Note: Eventarc custom channels is a feature in private preview. Only allow-listed projects can currently take advantage of it. Please contact [email protected] to get your project allow-listed before attempting this sample.
In this sample, we show you how to detect users edit events in a Google Sheets spreadsheet and send the edit event details to a Cloud Run service via a custom channel in Eventarc. More specifically:
- A user edits a Google Sheets spreadsheet. The edit event is captured in Sheets and some info (user, old value, new value, cell) is extracted from the event.
- A
CloudEvent
with the right format is created with the edit event and it is published to a custom channel in Eventarc. - Eventarc receives the custom event from the channel and passes to a Cloud Run service that simply logs the received event with the user id.
First, make sure you have a Google Cloud project and the project id is set in gcloud
:
PROJECT_ID=your-project-id
gcloud config set project $PROJECT_ID
Run setup.sh to setup Eventarc, more specifically:
- Enable required services.
- Deploy a Cloud Run service as events destination to log events.

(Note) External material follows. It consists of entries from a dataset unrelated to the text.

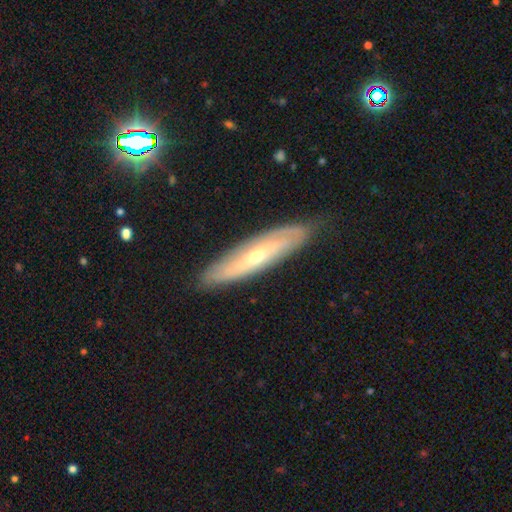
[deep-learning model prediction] This appears to be a featured or disk galaxy (67%). Merging: none (83%).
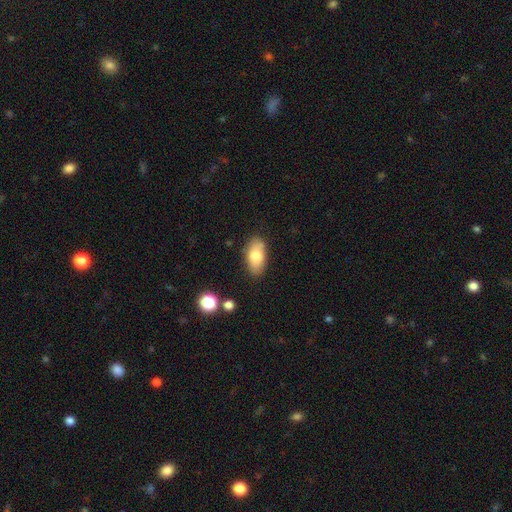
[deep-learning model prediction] Q: Smooth or featured?
A: smooth (78%); runner-up: featured or disk (15%)
Q: How rounded?
A: in between (93%); runner-up: round (4%)
Q: Merging?
A: none (74%); runner-up: minor disturbance (19%)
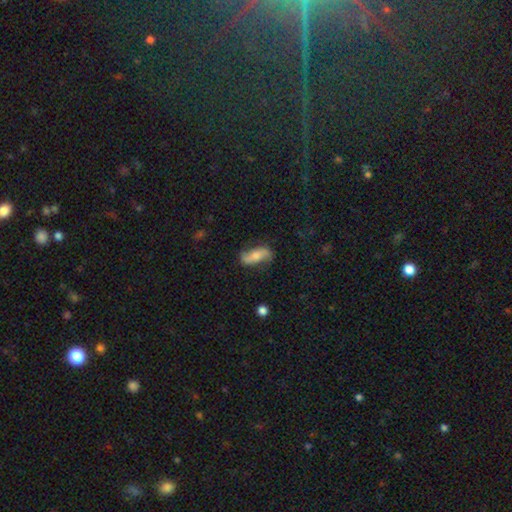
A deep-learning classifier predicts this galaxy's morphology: Q: Smooth or featured?
A: featured or disk (57%); runner-up: smooth (36%)
Q: Edge-on disk?
A: no (86%); runner-up: yes (14%)
Q: Merging?
A: none (74%); runner-up: minor disturbance (18%)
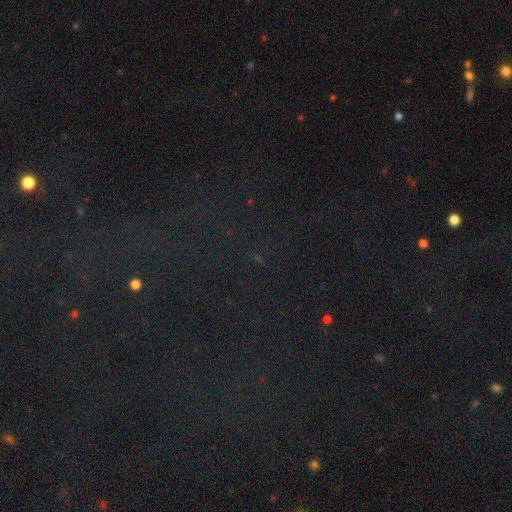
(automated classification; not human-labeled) Smooth or featured?
  - star or artifact: 81% *
  - smooth: 11%
  - featured or disk: 7%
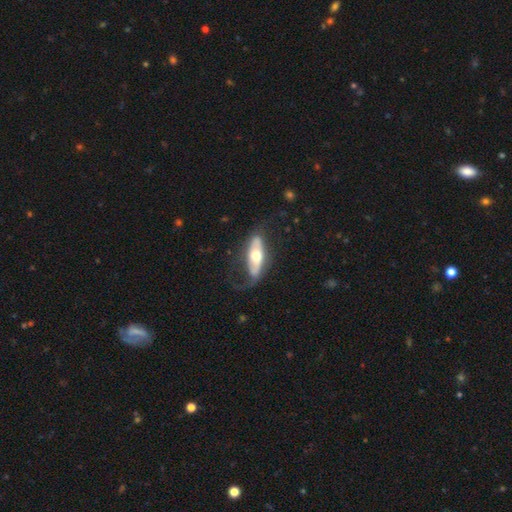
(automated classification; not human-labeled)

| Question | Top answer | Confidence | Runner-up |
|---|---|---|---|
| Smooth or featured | featured or disk | 56% | smooth (39%) |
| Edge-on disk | no | 65% | yes (35%) |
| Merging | none | 52% | minor disturbance (25%) |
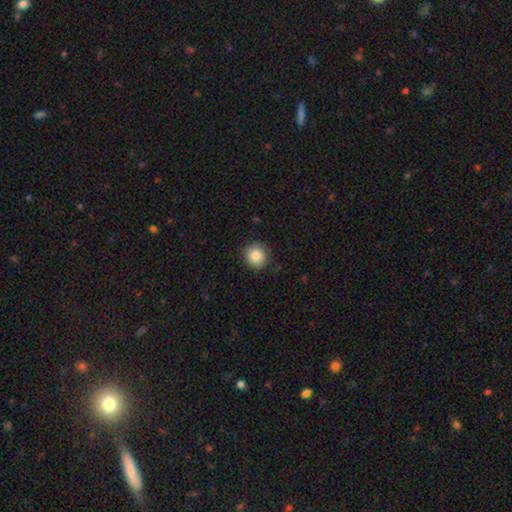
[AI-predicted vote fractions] A smooth galaxy with no disk features (85%) that is round (90%).

Vote fractions:
- Smooth or featured? smooth: 85% / star or artifact: 9% / featured or disk: 6%
- How rounded? round: 90% / in between: 9% / cigar-shaped: 1%
- Merging? none: 90% / minor disturbance: 7% / major disturbance: 2% / merger: 1%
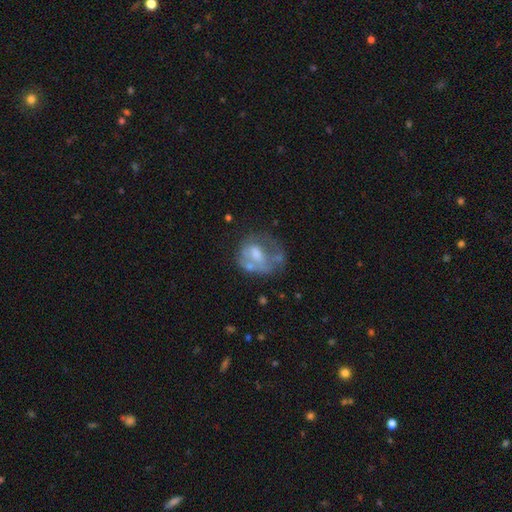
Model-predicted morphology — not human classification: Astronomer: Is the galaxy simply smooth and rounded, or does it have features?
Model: featured or disk — 53% (runner-up: smooth, 38%).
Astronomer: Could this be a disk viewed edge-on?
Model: no — 97%.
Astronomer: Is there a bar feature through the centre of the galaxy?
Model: no — 64%.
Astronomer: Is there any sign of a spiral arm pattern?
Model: no — 67%.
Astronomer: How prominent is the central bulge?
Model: moderate — 45% (runner-up: small, 24%).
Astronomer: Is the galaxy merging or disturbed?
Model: none — 35% (runner-up: major disturbance, 32%).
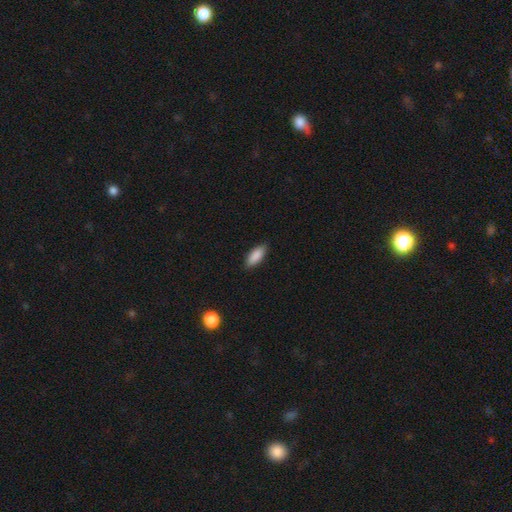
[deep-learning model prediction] Overall: smooth (89%). How rounded: in between (77%). Merging: none (87%).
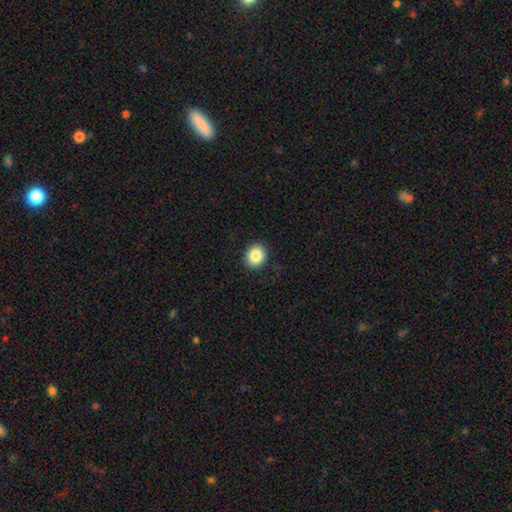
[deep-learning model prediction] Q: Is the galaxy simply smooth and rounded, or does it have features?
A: smooth — 86%.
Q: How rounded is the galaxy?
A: round — 64%.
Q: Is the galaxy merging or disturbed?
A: none — 90%.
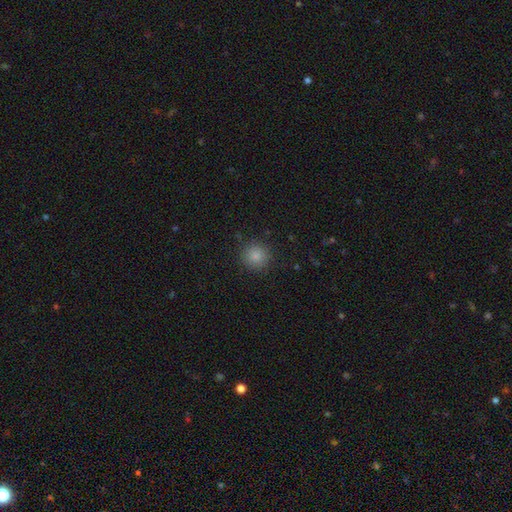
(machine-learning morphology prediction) This is clearly a smooth galaxy (84%). How rounded: clearly round (94%). Merging: clearly none (89%).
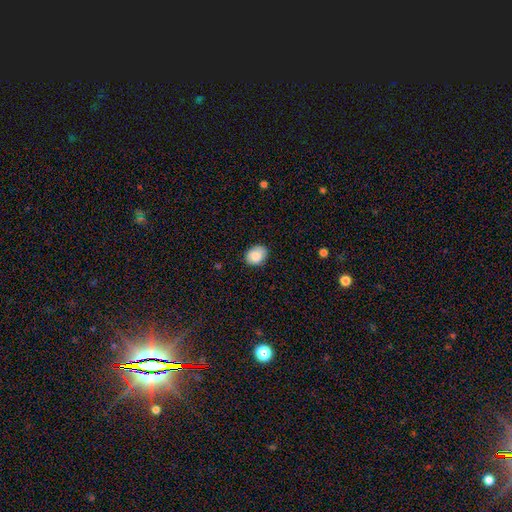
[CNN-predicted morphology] A smooth galaxy with no disk features (86%) that is in between round and cigar-shaped (61%). Merging: none (80%).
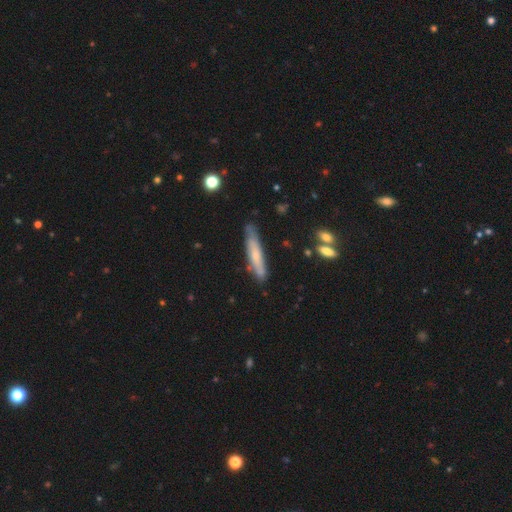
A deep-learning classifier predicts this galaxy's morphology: Overall: smooth (51%; featured or disk 43%). How rounded: cigar-shaped (89%). Merging: none (76%).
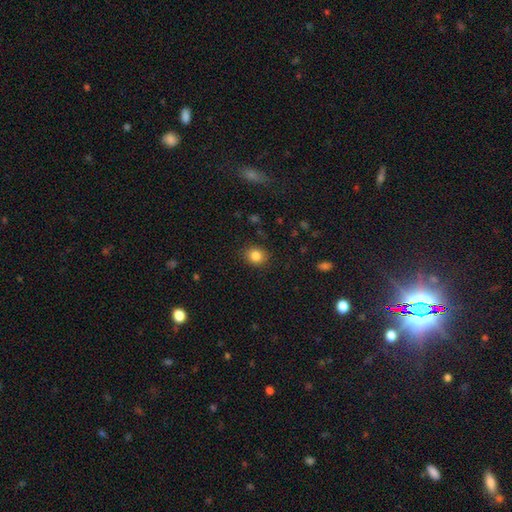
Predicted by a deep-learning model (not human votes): A smooth galaxy with no disk features (84%) that is round (70%). Merging: none (87%).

- Create a custom channel for Google Sheets to publish custom events to.
- Create a trigger to connect the channel to the service with an event-filter
for a custom event type:
mycompany.myorg.myproject.v1.onedit
.
Create a Google Sheet spreadsheet. In this spreadsheet, you will simply capture the edit event, extract the relevant information and send it to Eventarc as a custom event.
Create an Apps Script to capture edit events. Go to Extensions
and Apps Script
in the spreadsheet. This opens up the App Script editor.
Replace the default code in Code.gs
with the code in Code.gs. Make
sure you replace the PROJECT_ID
with your own project id and press Save
button. This code watches for edit events in Google Sheets, extracts the
relevant info and then creates a custom event to publish to Eventarc's custom
channel.
In App Script editor, go to Project Settings
and check Show appsscript.json manifest file in editor
. Go back to Editor
and replace the contents of
appscript.json
with appscript.json. This makes sure that the
Apps Script has the required permissions.
Go to Triggers
section and select Add Trigger
to create a trigger to
watch for On edit
events in Google Sheets and to send them to
onEditHandler
function defined in the Apps Script:
Click Save
and this will take you a sign in page.
As you're saving the trigger, you'll be prompted to sign in:
This basically determines what identity will be used to execute the trigger (even
when triggered by another user). You need to make sure the account you choose
has roles/eventarc.publisher
role in the Google Cloud project.
In this sample, we simply use the same user as the owner of the Google Cloud project.
You're now ready to test the end-to-end flow.
Go back to the sheet and edit a cell.
In App Script console, under Executions
, you should see a new execution:
In Cloud Run logs, you should also see the received event:
Note: If another user edits the document, you will still get edit events but the user field might be empty. This is due to security setup of Google Workspace.